Sarah Lopez
Mexico’s Marble: Migrants’ Embodied Knowledge of Quarries, Carving, and Construction
My book manuscript, “Mexico’s Marble: Migrants and Their Embodied Knowledge of Quarries, Carving, and Construction,” weaves a delicate and important history of tuff and labor that together repositions “migrants” as central actors in the production of new architectures and landscapes in Mexico and the United States.
In Mexico, tuff is known as cantera, a Spanish word that means quarry but also doubles as a commercial term to describe “Mexico’s marble,” a mottled volcanic rock found in approximately ten Mexican states. While some pre-Columbian sites like Mitla, Oaxaca, are built with tuff, it is equally characteristic of the plazas, cathedrals, municipal buildings, haciendas, and elite residences of New Spain. More recently, since at least the 1970s and increasingly since the 1990s, Mexican migrants living in the United States have engineered a market to bring Mexican tuff north, catering to a predominantly Mexican and Mexican American clientele. In addition to the migration of stone, Mexican albañiles (vernacular builders) and stonemasons also migrate, transforming construction practices and artisanal knowledge across boundaries.
My book is a material history of North America’s tuff networks that tracks the excavation, carving, distribution, installation, and commissioning of cantera stone over the last 50 years. Beginning with the geologic formation of Mexico’s volcanoes, the book moves from quarries and artisan towns in Mexico to construction sites and migrant restaurants in the United States, documenting a binational history of relationships interlocked by circulating stone, people, and ideas. Within this comparative frame, it is possible to explore what moving cantera means and for whom, as well to understand how building itself is one of the mechanisms through which marginalized individuals in Mexico and the United States reposition themselves, staking claim to places and futures.
This book traces the potential carried in volcanic stone as it mutates into neoclassical columns and Virgin of Guadalupe sculptures, moving along Mexico’s highways into the United States. And it also conveys methodological tensions as micro, situated, individual histories of places, people, and things are strung together to create a sweeping narrative about the landscapes of 20th- and 21st-century US-Mexico migration. The work’s broad scope is necessary to support its many intended arguments. First, landscapes in Mexico and in the United States are co-constituted.
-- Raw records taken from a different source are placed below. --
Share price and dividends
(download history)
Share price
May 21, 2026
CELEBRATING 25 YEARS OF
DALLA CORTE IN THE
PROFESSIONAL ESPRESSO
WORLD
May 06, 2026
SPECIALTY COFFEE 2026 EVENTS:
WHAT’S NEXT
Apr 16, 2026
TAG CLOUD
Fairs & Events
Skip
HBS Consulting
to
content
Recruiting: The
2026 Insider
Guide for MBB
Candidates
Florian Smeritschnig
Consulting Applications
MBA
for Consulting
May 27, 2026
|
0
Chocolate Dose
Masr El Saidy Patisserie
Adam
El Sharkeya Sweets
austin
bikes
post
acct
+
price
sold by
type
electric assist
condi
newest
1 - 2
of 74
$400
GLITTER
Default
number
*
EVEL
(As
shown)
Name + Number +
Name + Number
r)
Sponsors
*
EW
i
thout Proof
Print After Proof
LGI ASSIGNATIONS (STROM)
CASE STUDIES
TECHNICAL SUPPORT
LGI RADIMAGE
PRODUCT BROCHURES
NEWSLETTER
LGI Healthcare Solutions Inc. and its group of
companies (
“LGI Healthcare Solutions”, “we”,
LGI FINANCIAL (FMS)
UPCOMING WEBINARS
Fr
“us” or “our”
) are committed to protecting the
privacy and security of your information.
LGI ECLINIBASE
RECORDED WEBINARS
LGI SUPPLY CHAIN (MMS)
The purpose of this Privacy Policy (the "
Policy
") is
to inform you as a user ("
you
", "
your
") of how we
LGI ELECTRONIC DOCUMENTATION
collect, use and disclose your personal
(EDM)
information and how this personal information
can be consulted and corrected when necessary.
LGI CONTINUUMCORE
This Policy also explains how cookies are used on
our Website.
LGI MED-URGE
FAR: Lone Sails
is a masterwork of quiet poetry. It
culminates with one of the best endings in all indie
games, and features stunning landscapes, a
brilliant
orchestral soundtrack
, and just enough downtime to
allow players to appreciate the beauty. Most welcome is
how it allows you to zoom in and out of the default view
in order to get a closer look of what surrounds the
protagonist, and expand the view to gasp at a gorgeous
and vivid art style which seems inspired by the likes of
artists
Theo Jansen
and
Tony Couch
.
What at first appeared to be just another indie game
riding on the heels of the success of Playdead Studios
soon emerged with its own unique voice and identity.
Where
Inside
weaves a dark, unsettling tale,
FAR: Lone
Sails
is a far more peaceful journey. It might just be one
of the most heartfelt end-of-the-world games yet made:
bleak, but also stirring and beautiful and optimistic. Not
Ongoing endemic migration between Mexico and the United States throughout the 20th century, but increasingly so since the 1980s, has resulted in a rich palimpsest of material artifacts and architectures that remain largely unexamined. Second, this book reengages questions of “Spanish-style” architectures in terms of racialization, class, colonialism, and tuff. Art-historical narratives overlook histories of Mexican tuff (viewed as a common material when compared to Mexico City’s prized tezontle). Neocolonial Spanish-style architecture in 19th-century Mexico was viewed as suitable for the emergent mestizo; by the 20th century, Mesoamerican references were ascendant. In the American Southwest, Anglos promoted “Spanish colonial revival styles” at the turn of the 20th century to cultivate a “historic” regional style, one that scholars argue was meant to assert the racial superiority of whites while encapsulating Mexicans as part of a past, nostalgic narrative. My book explores these 19th- and early 20th-century histories to understand a development at the turn of the 21st century: across the Southwest, and in cities like Chicago, Mexican migrants have innovated what they call a “Spanish hacienda style,” whose defining ornamental features are rendered in Mexican tuff. This book documents an emergent migrant building style produced by migrants and catering to migrants that claim belonging in two homeplaces, changing migrants’ structural relationships to the Mexican homeland and the US city.
However, this emergent migrant style in the Southwest is not merely about representation. In its third and final argument, my book explores how architectural products carry in them a history of the social lives of the Mexican men who labor in quarries, cut and sculpt stone in workshops, distribute the stone to clientele across the US-Mexico boundary, install stone on jobsites, and commission the stone for homes and restaurants. In this sense, contemporary Spanish hacienda migrant-style architectures are a record of Mexican men as both migrants and makers. Documenting the binational history of making in quarries, workshops, and construction sites, as this book does, allows us to locate the so-called creative genius and potential of architecture in the realms of material production and in the embodied knowledge of laborers, tracking how human networks and relationships shape the production of building elements and inform making itself.
University of Pennsylvania
Paul Mellon Senior Fellow, spring 2023
Sarah Lopez will begin a new faculty position in the Initiative in the History of the Built Environment at the University of Pennsylvania’s Stuart Weitzman School of Design.